[Page-level text extractions]
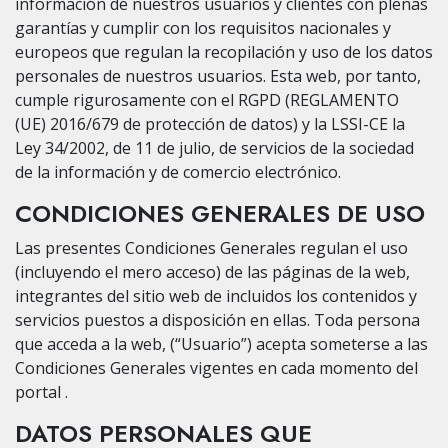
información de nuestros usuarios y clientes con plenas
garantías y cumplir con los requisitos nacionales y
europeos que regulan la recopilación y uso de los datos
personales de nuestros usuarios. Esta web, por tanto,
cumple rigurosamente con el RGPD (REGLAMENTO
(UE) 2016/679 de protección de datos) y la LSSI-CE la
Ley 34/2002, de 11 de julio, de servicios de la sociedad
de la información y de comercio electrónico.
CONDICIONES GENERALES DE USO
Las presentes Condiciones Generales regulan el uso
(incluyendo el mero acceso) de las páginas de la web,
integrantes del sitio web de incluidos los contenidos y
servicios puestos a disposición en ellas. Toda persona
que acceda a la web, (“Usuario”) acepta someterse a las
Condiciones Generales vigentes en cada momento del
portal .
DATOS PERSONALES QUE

--

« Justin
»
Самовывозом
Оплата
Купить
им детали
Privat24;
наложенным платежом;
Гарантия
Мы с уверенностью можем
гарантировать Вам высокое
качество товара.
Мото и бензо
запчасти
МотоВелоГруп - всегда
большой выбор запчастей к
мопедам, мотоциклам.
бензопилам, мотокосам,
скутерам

**TASK DESCRIPTION:** Check each line of the entries for the string "regulan". Copy the lines that have it.

**ANSWER BOX:**
europeos que regulan la recopilación y uso de los datos
Las presentes Condiciones Generales regulan el uso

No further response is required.